**Source text**:
-- Opening Marker --

Learning from the responses

Below, I'll list some responses I found problematic, and try and explain why. I'm hoping this is helpful for people who want to understand better why accessibility is critical, and why accessibility specialists point this out.

  • “can’t expect them to make everything perfect, especially in the alpha release” - I think it's fair to have expectations from a company that is a large voice in the web development community
  • “Here's a better framing”, “Why the agressive tone?”, “Why are these people so insufferable? (…)” - this shifts the question about accessibility to one about how the person asking for equality phrases their feedback (this is tone policing, a common derailment tactic)
  • “🤮 being an insufferable dick to well-meaning, well-intentioned people is not going to work for your cause, no matter how good of a cause it is” - this seems to suggest that inaccessibility is ok as long as the intentions are good (that is ableist; equal access cannot be bought off by good intentions only. It is actual equality that is required)

-- Closing Marker --

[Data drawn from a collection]
-- Opening Marker --

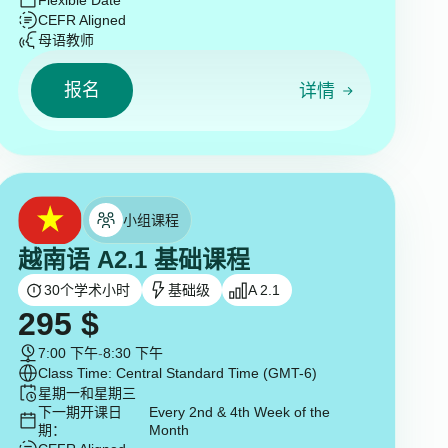
Flexible Date
CEFR Aligned
母语教师
报名
详情
小组课程
越南语 A2.1 基础课程
30
个学术小时
基础级
A 2.1
295
$
7:00 下午
-
8:30 下午
Class Time: Central Standard Time (GMT-6)
星期一和星期三
下一期开课日
Every 2nd & 4th Week of the
期：
Month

-- Closing Marker --

**Problem statement**:
Pick up the source text on problematic responses to accessibility feedback after its last sentence, and add the next few entries in the same bulleted style.

**Expected output**:
  • “Paying a six figure engineer to add features only 1% of your user base needs only makes profit sense after, idk, 100K active users? [screenshot of ChatGPT to prove the number]” - it’s not only about profit sense, it’s also about ethical sense and legal sense. If you want to focus on profit only: about 20% of people has a disability (says WHO). Also, almost all people will develop disabilities in some form throughout their life while they age.
  • ‘You are complaining about a WYSIWYG editor not being accessible to the blind---do you make similar complains about sunsets and VR headsets?’ and ‘I don't think anyone using this site needs accessibility’- this is a fundamental misunderstanding of how people with disabilities use the web. Yes, blind people use WYSIWYG editors (and so do people with other disabilities, which is why creators of these tools care, see the accessibility initiatives for tools like TinyMCE). See also Apple's videos on Sady Paulson, who uses Switch Control to edit videos or on how people use tools like Door Detection and Voice Control.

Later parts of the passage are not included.